The app is still in alpha and pretty rudimentary but we wanted to get some early feedback from the HN community. If you are a musician, does this concept appeal to you? What would you do differently?
It's a really cool idea and I'd love to use it myself. I would prefer lossless tracks (all the examples I see are lossy MP3 or OGG), but that's a pretty small issue. Time-stamped comments, like in SoundCloud, would be pretty cool. And I can't figure out an easy way to see people's public remixes of a song.
The biggest problem I see is that you can't apply any effects to the master bus (since, of course, each component track is played separately). I don't see a good way to fix that. You might be able to do it by offering some VSTs for download, allowing people to engineer the mix to sound right on their own, and having a way to apply the same effects on the website. That's a really difficult one, though.
To combine different projects, some form of excerpting / tracker would be great. If I could select a fifteen second clip, loop that for a while against another person's song, I could do a lot with that without ever leaving your web page.
And even more importantly: time-stretching. I won't be able to merge tracks into other projects without leaving the page if the tracks don't line up in BPM. There should be a way to change that.
Seriously though, I really like this interface and I'd love to see it develop. A few musician sponsors and this could be huge. The best of luck to you.
We actually do allow you to upload in wav, aiff, flac but you can only download in those formats if the tracks were uploaded in the same.
Using the WebAudio API we should be able to apply effects to the master bus. This is our first test of the concept and it expects that you will do most of the work in your DAW using the site for sharing. In future versions we want to add more in browser editing if we get enough requests for it. Thanks for all the suggestions!

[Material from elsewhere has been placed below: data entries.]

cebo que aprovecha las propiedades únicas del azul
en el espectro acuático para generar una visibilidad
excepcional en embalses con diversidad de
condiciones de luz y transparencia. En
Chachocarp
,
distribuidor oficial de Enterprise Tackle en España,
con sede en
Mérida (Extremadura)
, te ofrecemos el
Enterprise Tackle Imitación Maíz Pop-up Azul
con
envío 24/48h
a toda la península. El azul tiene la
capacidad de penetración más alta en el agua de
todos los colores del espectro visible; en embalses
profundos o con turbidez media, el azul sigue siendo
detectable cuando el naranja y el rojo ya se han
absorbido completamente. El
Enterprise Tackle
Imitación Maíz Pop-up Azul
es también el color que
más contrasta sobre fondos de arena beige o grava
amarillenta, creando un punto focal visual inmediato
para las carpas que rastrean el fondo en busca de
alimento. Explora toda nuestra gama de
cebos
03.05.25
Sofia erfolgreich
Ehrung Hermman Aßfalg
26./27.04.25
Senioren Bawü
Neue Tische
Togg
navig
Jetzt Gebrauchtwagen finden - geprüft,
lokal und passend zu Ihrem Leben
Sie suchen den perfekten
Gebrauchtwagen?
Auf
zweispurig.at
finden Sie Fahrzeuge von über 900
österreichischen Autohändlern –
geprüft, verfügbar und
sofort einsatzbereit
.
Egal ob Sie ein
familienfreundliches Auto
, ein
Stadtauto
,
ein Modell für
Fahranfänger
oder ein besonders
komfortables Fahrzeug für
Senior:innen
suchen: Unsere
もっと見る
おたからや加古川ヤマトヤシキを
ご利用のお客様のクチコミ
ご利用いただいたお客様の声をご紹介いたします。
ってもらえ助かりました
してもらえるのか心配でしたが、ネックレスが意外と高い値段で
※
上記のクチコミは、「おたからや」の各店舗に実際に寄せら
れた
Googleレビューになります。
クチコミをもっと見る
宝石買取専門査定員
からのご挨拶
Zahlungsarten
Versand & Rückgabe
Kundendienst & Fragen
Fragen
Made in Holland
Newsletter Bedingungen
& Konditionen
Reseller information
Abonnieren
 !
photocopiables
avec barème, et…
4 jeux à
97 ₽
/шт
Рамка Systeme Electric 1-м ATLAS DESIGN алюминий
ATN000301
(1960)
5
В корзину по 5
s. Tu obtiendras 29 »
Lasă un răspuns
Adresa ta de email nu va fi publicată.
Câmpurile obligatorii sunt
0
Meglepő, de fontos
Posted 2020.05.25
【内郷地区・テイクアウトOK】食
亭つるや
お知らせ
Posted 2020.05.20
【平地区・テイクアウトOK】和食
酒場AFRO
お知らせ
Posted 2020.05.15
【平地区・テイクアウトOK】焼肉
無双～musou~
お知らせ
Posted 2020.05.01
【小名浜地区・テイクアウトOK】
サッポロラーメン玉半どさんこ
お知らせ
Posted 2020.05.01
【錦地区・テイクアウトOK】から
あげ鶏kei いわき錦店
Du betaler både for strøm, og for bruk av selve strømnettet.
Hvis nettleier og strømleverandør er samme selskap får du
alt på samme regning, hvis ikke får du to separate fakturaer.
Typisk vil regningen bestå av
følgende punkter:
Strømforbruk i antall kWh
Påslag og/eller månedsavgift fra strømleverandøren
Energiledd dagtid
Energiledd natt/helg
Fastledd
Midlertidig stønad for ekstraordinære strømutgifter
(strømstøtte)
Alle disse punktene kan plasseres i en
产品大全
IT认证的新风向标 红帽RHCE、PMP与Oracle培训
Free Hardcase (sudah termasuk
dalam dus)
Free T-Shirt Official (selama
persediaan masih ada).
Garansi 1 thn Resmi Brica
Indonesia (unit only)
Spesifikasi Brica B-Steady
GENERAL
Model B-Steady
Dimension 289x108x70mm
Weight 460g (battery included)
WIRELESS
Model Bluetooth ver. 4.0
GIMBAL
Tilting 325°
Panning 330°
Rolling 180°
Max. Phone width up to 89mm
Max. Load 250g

I'm a musician and while I think the idea is great, I think the mechanics in the demo are too limiting for most remixing work. Typically if I'm working on a remix I would change the tempo, change the song structure, etc. which doesn't really work well with the 'versions of the original stems' metaphor that is used in the application.
Then again it may be interesting to see how people get around those issues to get the results they want. Often times having limitations boosts creativity rather than hinder it.
This is pretty cool. At some point we release an API for all of Soundkeeps creative commons samples/tracks. It would be a good combination with tools like yours.